David Lafreniere, a postdoctoral fellow at the University of Toronto and member of the discovery team, said the pioneering work of Mr. Marois and colleagues in exoplanet imaging over the last couple of years has finally paid off.
"This is truly an amazing discovery," he said.
"Surely, astronomers from all around the world will be very busy over the next few years to figure out the most intricate details of this fascinating system."
Bruce Macintosh, a scientist at the Lawrence Livermore National Laboratory in California and a project collaborator, added: "It's amazing to have a picture showing not one but three planets."
"The discovery of the HR 8799 system is a crucial step on the road to the ultimate imaging of another Earth." He called it "a step on that road to understand if there are other planets like Earth and potentially life out there."
More than 200 planets in other solar systems have been detected in the last decade through indirect studies of their gravitational tug on their parent star. This indirect technique only measures the mass and orbit of the planet.
Direct imaging offers many more possibilities of study, including the ability to detect planets at wider separations from their stars - as was in the case of this study.

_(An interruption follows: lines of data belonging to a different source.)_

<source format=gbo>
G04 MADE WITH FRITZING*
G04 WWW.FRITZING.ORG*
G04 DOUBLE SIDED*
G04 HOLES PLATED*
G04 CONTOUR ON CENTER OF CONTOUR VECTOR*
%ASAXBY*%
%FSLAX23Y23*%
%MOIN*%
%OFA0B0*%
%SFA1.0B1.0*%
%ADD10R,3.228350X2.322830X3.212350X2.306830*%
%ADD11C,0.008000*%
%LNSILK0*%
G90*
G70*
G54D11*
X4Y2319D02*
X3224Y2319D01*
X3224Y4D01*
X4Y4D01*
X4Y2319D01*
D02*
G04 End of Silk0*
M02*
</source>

"By making an image that shows the planet directly, we can study its properties in detail, measure its temperature and composition and try to understand its atmospheric structure," said Mr. Macintosh.
Infrared observations by satellites have shown evidence of a massive disk of cold dust orbiting the star.

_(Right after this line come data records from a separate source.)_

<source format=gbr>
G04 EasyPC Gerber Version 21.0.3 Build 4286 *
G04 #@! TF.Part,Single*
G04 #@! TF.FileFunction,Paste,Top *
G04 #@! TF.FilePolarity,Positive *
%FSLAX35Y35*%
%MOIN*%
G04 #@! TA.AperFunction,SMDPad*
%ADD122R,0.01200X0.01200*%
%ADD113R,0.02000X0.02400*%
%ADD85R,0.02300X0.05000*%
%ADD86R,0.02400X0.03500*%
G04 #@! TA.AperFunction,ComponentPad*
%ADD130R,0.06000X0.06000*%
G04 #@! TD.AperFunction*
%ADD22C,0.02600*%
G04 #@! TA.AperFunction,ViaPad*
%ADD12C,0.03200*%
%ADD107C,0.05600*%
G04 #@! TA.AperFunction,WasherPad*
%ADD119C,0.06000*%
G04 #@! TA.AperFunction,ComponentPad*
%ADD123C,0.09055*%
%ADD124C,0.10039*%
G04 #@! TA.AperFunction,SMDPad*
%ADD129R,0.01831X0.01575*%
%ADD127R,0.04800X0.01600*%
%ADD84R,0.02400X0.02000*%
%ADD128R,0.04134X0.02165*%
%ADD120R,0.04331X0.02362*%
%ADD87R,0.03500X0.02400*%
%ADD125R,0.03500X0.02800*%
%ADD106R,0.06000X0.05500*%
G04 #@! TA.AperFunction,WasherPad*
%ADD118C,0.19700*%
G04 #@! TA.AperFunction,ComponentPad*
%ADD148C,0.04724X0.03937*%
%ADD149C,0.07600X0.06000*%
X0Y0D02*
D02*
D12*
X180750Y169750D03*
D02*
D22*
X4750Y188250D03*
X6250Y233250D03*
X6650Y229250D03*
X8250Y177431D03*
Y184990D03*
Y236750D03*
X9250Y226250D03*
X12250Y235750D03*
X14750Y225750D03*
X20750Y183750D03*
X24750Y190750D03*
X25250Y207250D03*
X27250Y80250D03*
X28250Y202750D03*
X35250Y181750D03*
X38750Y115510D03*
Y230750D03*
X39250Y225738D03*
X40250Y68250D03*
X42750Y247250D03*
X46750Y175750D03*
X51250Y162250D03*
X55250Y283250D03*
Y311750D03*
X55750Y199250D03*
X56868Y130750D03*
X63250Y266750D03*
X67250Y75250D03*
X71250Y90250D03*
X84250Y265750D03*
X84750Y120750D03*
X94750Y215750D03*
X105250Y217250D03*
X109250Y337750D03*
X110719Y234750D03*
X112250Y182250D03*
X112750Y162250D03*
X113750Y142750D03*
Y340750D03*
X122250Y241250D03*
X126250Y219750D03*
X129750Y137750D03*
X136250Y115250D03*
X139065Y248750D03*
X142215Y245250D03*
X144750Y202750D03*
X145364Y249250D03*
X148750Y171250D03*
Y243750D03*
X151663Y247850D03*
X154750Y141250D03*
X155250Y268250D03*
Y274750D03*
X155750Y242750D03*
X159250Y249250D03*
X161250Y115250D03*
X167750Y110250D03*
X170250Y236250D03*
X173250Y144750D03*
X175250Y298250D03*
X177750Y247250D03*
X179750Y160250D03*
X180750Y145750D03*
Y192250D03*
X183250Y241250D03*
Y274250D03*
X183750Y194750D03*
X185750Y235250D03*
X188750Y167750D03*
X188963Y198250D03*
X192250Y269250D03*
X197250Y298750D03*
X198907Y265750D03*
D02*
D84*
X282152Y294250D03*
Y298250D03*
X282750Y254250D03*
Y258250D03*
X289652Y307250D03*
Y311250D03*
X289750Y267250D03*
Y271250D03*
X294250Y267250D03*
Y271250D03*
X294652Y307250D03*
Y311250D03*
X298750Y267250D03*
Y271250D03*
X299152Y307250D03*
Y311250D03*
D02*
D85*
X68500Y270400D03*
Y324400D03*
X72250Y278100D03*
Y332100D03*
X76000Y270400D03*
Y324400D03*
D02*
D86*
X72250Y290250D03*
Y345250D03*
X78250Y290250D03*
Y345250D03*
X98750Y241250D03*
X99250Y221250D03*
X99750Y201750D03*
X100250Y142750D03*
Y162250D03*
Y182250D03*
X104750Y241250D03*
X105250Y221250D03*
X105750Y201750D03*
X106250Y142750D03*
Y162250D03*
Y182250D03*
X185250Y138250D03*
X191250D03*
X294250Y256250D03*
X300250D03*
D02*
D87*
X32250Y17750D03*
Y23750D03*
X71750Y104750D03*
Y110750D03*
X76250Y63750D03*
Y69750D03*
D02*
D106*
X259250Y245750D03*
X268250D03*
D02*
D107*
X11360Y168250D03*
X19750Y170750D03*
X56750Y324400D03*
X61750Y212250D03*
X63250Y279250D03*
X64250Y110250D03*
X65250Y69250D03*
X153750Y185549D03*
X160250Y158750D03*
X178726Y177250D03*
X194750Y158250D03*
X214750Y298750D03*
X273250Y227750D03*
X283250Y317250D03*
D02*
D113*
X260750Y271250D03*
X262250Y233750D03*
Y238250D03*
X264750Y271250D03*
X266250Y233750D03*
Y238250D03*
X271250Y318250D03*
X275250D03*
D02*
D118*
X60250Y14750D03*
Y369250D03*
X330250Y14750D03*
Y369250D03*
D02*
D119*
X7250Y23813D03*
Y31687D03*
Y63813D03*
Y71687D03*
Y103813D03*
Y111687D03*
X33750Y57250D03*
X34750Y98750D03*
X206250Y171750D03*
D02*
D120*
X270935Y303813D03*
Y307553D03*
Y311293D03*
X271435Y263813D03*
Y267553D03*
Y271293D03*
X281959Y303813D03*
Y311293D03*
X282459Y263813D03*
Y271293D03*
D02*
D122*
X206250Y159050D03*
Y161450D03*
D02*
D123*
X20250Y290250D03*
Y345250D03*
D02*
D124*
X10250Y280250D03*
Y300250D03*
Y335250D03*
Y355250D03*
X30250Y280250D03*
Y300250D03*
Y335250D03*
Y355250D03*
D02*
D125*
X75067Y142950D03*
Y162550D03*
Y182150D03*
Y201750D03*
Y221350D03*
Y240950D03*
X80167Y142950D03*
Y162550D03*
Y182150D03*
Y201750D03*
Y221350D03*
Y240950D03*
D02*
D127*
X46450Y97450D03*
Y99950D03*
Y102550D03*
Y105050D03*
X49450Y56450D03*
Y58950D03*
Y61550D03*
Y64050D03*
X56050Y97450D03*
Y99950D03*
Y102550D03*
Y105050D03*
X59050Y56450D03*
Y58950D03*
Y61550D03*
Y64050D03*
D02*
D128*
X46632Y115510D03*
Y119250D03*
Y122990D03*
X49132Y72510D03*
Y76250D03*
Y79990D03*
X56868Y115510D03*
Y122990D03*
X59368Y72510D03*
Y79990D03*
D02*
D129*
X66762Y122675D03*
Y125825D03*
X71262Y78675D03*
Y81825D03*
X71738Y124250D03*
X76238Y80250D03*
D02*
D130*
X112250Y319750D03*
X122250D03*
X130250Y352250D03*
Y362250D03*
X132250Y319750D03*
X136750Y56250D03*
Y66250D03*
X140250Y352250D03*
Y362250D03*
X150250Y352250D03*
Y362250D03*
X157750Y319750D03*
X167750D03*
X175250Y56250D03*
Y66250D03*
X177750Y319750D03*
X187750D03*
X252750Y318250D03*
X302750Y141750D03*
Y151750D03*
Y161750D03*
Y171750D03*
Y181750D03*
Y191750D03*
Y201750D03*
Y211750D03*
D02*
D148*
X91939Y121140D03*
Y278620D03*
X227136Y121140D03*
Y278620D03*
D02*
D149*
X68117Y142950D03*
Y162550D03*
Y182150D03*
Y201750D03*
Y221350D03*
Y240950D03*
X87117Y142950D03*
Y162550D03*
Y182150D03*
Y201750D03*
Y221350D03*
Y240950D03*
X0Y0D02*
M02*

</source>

Ben Zuckerman, a University of California Los Angeles professor of physics and astronomy and a co-author of the paper, has been studying dust disks orbiting nearby stars for decades. A similar dust disk exists in our solar system, produced by dust from the comets of the Kuiper Belt located just beyond the orbit of Neptune.
"HR8799's dust disk stands out as one of the most massive in orbit around any star within 300 light years of Earth," said Mr. Zuckerman.

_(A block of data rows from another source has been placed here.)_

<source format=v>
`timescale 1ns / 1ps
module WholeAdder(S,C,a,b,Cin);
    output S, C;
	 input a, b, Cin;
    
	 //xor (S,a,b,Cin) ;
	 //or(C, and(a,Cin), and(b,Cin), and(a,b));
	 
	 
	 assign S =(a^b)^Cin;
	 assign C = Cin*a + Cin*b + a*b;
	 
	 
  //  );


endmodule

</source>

Comparisons of images obtained in different years show the three planets, each roughly 10 times the mass of Jupiter, are all moving with and orbiting around the star, proving they are associated with it and are part of a solar system.
In some ways, the HR8799 planetary system seems to be a scaled-up version of our solar system, with more massive planets in orbit around a larger and brighter star. These giant planets orbit relatively far away from their star, at roughly 25, 40 and 70 times the distance between the Earth and the sun.
The other Canadian on the team, which also included U.S. and British astronomers, was Rene Doyon of the Departement de Physique and Observatoire du Mont Megantic, Universite de Montreal.
The findings were published online Thursday by Science, an international weekly science journal.
Separately, a U.S. team using the Hubble Space Telescope discovered another planet orbiting a star in another constellation.
The planet discovered by Hubble is one of the smallest exoplanets found yet.
It's somewhere between the size of Neptune and three times bigger than Jupiter. And it may have a Saturn-like ring.
It circles the star Fomalhaut in the constellation Piscis Austrinus.
With a report from The Associated Press.